Accurate machine learning force fields (MLFFs) enable large-scale atomistic simulations with near first-principles accuracy. However, their development remains computationally demanding due to the need for training datasets that are broad, diverse, and sufficiently redundant to capture local atomic variations. In this work, we present a data-driven framework that leverages unsupervised learning and deep learning to efficiently select representative atomic configurations from Molecular Dynamics (MD) trajectories of metal nanoparticles.
Building on our previous study of structural classification in Ag and Cu nanoparticles (100–200 atoms) using dimensionality reduction and unsupervised clustering based on Common Neighbor Analysis (CNA) features, we extend our methodology to generate optimal training sets for MLFF development. We found that both K-Means and Gaussian Mixture Models (GMM) effectively identified physically meaningful structural classes at varying levels of detail. The optimal number of classes was determined using evaluation metrics such as the silhouette score and gap statistic. This classification behavior aligns well with the requirements for constructing MLFF training datasets, which must be structurally diverse and locally redundant, yet not overly large to avoid unnecessary computational cost.

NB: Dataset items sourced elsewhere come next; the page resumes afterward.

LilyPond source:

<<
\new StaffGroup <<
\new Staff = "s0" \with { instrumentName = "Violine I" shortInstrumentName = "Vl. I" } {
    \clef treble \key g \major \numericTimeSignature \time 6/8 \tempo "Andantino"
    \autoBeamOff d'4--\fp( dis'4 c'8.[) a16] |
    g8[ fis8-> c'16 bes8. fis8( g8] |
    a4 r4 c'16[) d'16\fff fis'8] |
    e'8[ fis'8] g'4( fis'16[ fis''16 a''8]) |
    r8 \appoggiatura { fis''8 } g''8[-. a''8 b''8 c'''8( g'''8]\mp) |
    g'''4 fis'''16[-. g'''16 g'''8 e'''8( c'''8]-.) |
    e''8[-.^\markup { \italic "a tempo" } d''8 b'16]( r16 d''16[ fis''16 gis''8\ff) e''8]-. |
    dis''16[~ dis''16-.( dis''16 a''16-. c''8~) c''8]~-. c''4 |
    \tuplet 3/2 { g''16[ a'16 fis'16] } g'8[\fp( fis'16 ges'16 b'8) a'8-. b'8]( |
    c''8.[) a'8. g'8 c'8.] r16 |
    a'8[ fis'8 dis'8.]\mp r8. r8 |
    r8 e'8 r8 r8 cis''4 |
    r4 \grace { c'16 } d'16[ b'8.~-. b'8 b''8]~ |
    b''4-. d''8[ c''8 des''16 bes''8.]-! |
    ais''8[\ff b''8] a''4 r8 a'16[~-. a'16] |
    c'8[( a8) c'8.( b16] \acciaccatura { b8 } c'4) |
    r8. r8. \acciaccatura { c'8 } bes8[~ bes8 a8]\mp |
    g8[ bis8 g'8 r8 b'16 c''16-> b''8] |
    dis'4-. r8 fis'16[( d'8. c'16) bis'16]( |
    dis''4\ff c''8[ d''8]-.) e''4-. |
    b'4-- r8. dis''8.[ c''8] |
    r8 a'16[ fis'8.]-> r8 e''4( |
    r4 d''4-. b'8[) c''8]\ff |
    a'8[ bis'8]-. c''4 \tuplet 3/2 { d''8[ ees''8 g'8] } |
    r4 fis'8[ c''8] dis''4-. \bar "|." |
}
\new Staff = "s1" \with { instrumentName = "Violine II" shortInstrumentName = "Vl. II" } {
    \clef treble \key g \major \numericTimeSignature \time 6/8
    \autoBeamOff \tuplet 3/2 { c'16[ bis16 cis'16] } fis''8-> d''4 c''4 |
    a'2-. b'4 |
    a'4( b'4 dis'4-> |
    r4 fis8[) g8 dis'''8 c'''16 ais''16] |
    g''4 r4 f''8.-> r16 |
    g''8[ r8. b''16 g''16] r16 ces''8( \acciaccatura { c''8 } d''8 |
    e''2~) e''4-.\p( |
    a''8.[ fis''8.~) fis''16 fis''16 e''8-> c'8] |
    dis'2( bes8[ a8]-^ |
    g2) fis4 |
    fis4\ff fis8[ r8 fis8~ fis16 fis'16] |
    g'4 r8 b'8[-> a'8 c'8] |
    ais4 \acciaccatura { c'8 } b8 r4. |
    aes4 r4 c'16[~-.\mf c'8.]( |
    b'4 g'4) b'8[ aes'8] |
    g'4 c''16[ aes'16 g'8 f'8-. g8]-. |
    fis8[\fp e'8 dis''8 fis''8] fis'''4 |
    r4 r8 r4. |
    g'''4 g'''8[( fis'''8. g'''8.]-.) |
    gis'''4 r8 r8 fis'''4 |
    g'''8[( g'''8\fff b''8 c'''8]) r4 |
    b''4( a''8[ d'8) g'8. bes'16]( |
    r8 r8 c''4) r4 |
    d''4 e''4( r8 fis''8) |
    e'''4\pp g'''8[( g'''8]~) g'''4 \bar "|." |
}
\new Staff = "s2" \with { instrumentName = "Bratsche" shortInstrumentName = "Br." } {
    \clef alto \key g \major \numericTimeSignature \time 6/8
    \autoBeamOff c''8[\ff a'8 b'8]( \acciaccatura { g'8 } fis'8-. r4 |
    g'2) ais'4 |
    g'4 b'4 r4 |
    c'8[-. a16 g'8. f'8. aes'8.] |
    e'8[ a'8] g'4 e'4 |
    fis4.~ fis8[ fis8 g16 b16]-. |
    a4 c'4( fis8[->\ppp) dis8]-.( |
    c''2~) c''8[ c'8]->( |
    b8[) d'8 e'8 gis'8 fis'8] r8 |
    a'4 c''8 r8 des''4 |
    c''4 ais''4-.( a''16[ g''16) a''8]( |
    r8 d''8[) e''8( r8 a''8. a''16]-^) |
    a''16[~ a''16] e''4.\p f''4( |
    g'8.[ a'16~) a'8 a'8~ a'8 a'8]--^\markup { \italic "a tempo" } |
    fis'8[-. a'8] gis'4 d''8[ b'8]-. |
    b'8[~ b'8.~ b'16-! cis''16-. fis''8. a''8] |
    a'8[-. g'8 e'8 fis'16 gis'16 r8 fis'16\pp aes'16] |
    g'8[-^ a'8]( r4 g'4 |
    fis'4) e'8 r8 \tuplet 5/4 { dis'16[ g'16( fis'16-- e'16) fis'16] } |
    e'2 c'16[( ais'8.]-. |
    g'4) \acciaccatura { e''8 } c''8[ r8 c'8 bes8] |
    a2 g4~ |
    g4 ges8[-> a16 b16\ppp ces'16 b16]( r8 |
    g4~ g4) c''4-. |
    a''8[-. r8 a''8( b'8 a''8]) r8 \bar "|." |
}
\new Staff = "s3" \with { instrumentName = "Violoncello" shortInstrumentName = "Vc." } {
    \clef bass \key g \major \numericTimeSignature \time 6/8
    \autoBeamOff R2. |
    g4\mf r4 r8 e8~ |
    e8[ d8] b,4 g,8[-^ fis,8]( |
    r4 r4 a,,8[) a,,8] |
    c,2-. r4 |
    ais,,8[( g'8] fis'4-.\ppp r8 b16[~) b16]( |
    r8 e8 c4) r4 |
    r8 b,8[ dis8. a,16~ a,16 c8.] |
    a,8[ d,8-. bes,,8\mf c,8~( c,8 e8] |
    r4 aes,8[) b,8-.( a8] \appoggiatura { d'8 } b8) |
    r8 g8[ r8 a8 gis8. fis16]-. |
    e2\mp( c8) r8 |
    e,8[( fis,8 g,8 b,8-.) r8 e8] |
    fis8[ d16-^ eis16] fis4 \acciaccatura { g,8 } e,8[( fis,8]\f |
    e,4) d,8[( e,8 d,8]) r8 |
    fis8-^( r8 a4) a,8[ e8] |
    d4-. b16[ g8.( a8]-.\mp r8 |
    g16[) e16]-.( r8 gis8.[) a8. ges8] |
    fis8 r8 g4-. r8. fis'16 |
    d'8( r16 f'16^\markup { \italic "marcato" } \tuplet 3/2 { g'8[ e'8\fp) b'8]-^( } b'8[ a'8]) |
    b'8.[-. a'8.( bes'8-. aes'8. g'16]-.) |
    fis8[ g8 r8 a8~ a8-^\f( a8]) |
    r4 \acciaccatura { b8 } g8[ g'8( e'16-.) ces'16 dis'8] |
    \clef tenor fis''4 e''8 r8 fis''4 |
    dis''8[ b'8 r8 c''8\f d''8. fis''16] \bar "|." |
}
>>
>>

Specifically, we apply K-Means, GMM, and Graph Neural Network (GNN)-based embeddings to thousands of fixed-size atomic structures sampled from MD trajectories. These techniques consistently identify 10–20 core structural classes, capturing both global shape diversity and local configurational variance. This clustering-based approach enables the selection of a minimal yet representative subset of configurations, significantly reducing the cost of subsequent labeling with high-level quantum calculations.
Our ongoing work incorporates hyper-parameter tuning, local redundancy sampling and energy-aware refinement to further enhance coverage of the potential energy surface. We envision this data selection strategy as a critical step toward autonomous, closed-loop workflows in materials modeling. This contribution highlights how machine learning can accelerate simulation-ready data generation, paving the way for efficient and scalable force field development.